“Era sabido que esto iba a pasar. Son dos changos que amenazan con matarse desde hace años. No respetan a nada ni a nadie”, sostuvo Carlos Herrera, vecino del barrio Oeste II. “No me importa dar mi nombre. Soy un viejo y no me quiero morir sin ver a estas plagas en la cárcel. Mataron al barrio”, agregó con la voz entrecortada.
El jubilado se refiere a Javier “Chuky” Casanova y a Santiago “Cara i’ Gota” Villafañe, dos hombres señalados por las autoridades como vinculados a la comercialización de drogas que mantienen un histórico enfrentamiento por el control territorial de la zona. Son los líderes de dos grupos enfrentados en una disputa que ya provocó varias muertes y que, según los investigadores, volvió a recrudecer en los últimos días.
Según los investigadores, las diferencias entre ambos grupos no sólo se explican por el control territorial, sino también por la disputa por el manejo de la barra brava de San Martín, un conflicto que se había apaciguado cuando “Chuky” quedó tras las rejas hace casi un año.

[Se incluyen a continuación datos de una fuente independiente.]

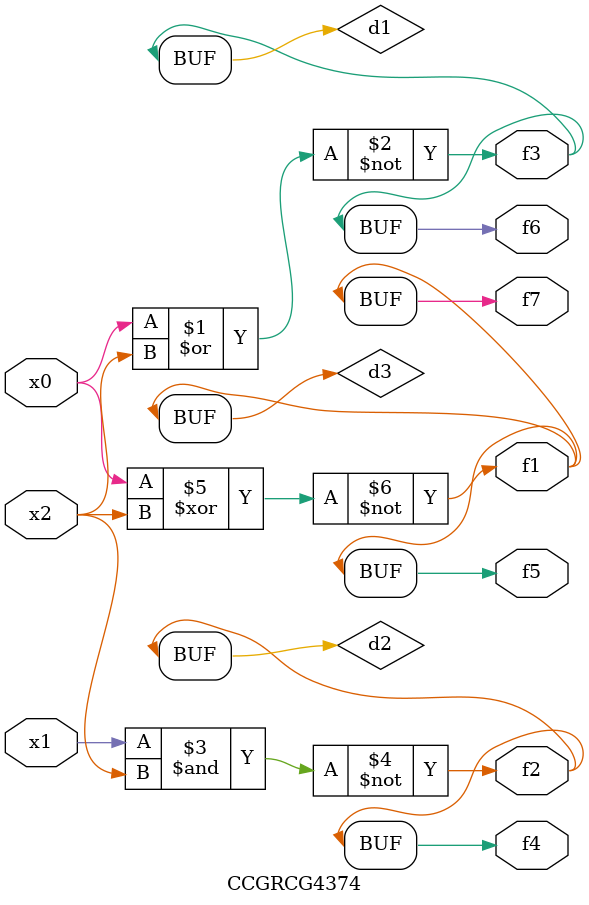
<source format=v>
module CCGRCG4374(
	input x0, x1, x2,
	output f1, f2, f3, f4, f5, f6, f7
);

	wire d1, d2, d3;

	nor (d1, x0, x2);
	nand (d2, x1, x2);
	xnor (d3, x0, x2);
	assign f1 = d3;
	assign f2 = d2;
	assign f3 = d1;
	assign f4 = d2;
	assign f5 = d3;
	assign f6 = d1;
	assign f7 = d3;
endmodule

</source>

Tiroteos y amenazas por las redes
Los fiscales Mariano Fernández y Ernesto Salas López recibieron durante las últimas dos semanas varias denuncias por balaceras registradas en el populoso barrio ubicado al oeste de la capital tucumana. Los denunciantes señalaron que un tal “Ñato” y un tal “Músico” habrían participado de ataques a tiros contra distintas viviendas.
Según confiaron fuentes judiciales, esos episodios tendrían una explicación: ante la posibilidad de que “Chuky” regresara al barrio luego de que la Justicia Federal le concediera el arresto domiciliario, “Cara i’ Gota” habría decidido marcar presencia territorial.
Los allegados a Casanova no se quedaron atrás. Desde el sábado, sus “soldaditos” -como se conoce a quienes trabajan para las organizaciones narco- exhibieron su poder de fuego a través de las redes sociales. LA GACETA obtuvo imágenes de un joven que se fotografió portando dos pistolas Glock con cargadores tipo caracol, con capacidad para almacenar entre 50 y 100 cartuchos, y un fusil de asalto que, según especialistas, sería un AK-47.
Si bien el joven que aparece en las imágenes tiene el rostro cubierto, en algunas fotografías se observan tatuajes similares a los de un integrante del clan Los Gardelitos, grupo vinculado a Casanova. El sospechoso, según confiaron fuentes judiciales, ya había sido investigado por un ataque que sufrió Facundo Ale en diciembre de 2024.
Ese día, según la investigación, al menos tres personas que se movilizaban en una camioneta negra dispararon contra el hijo de Ángel “El Mono” Ale. Los agresores utilizaron una pistola semiautomática que nunca fue hallada por las autoridades. Se inició una causa que nunca prosperó. El fiscal Fernández jamás pudo identificar a los atacantes. Llamativamente, pese a que el hecho se registró en las inmediaciones de La Ciudadela, no se consiguió una sola cámara de seguridad -ni pública ni privada- que hubiera captado imágenes del ataque.
Temor en el vecindario
“Aquí todo el mundo sabe quién es quién. Ellos manejan el barrio, hacen lo que quieren porque nadie les dice nada. En pocos años se hicieron millonarios y ahora no será fácil frenarlos. Estamos a la buena de Dios”, explicó Doña Lucía, que hizo pasar al cronista de LA GACETA a su departamento para evitar que la observaran dando una entrevista.
Muchos de los habitantes de Oeste II prefieren no hablar. Saben que una frase de más puede ser interpretada como una delación y pagarse con la vida. “Aquí los únicos que no tienen miedo somos los viejitos. Estamos hartos de vivir así y asqueados por cómo arruinaron el barrio. Aquí vivía gente trabajadora, que se deslomaba para llevar una vida digna. Ahora es una tierra dominada por maleantes”, relató Don Francisco.
Las autoridades del Ministerio de Seguridad confirmaron que están investigando las denuncias recibidas y que ya presentaron informes ante el Ministerio Público Fiscal para intentar identificar a las personas que exhibieron las armas y secuestrar ese armamento.
Además, adelantaron que realizarán operativos especiales en la zona para evitar nuevos enfrentamientos entre las facciones rivales.